Dems Fear Massive Wisconsin Cash Drain

by | Feb 2, 2012 | Labor Relations Ink

Democrat strategists are handwringing over the money Big Labor continues to dump in Wisconsin.  Public sector unions alone spent at least $15M on the ground last year collecting signatures to recall Governor Scott Walker and tens of millions more went to ad buys.  Unions also targeted six Republican congressmen for recall who supported the governor’s budget agenda, generating a flood of political dollars into a state that rarely sees that level spending even in a presidential election year. After nine months gathering signatures, organizers may have to push for another six months to get to the actual Walker recall election date, probably in late June.  Unions will need far more staff on the ground in Wisconsin until then, burning through even more dues dollars in their attempt to punish Union Enemy No. 1.  However all that expensive shoe leather will have negligible impact on the presidential election at least three months down the road.
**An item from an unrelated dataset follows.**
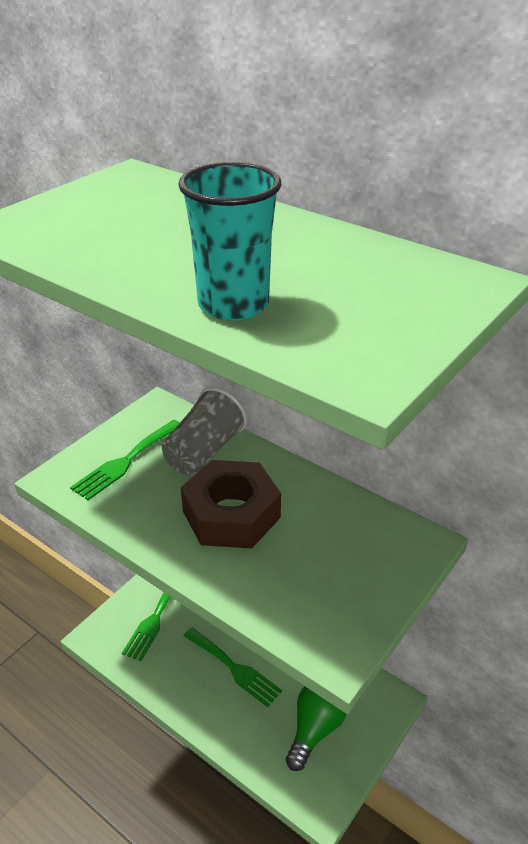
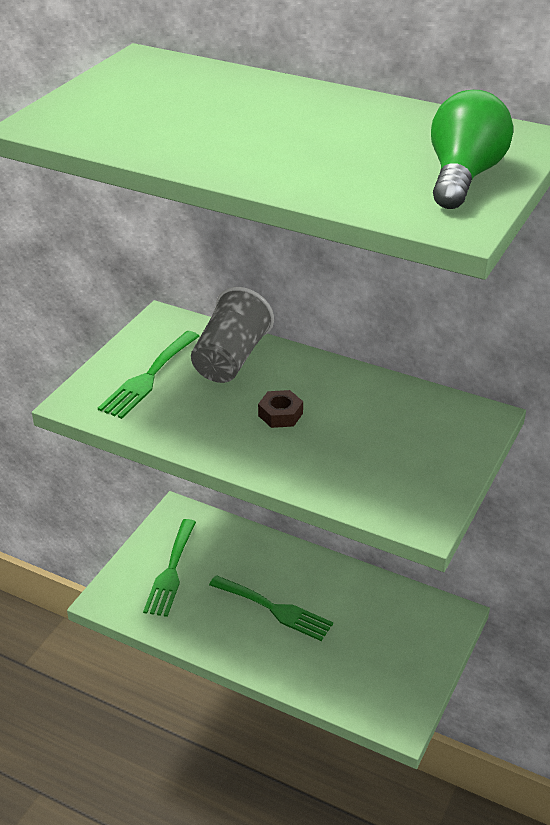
camera: 10 degrees left, 0 degrees up
turquoise cup [178,162,281,321] -> none
brown nut [181,460,281,549] -> brown nut [258,390,303,428], size x0.43
green light bulb [286,686,347,771] -> green light bulb moved to [431,90,513,209]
And according to the most recent polling available, Walker continues to lead his closest potential Democrat rival by 6 percentage points, hardly the ringing condemnation by the Wisconsin electorate that unions have claimed.  This doomsday scenario is keeping top Obama strategists awake at night – up to a tenth of union soft money is spent not reelecting the President but confirming the popularity of Walker’s policies. “Some were asking us whether we could wait until after the election, but we can’t. This is too big a deal,” said one labor official.   Labor is also looking to invest heavily in roughing up Indiana Republicans who dared to support Right to Work legislation.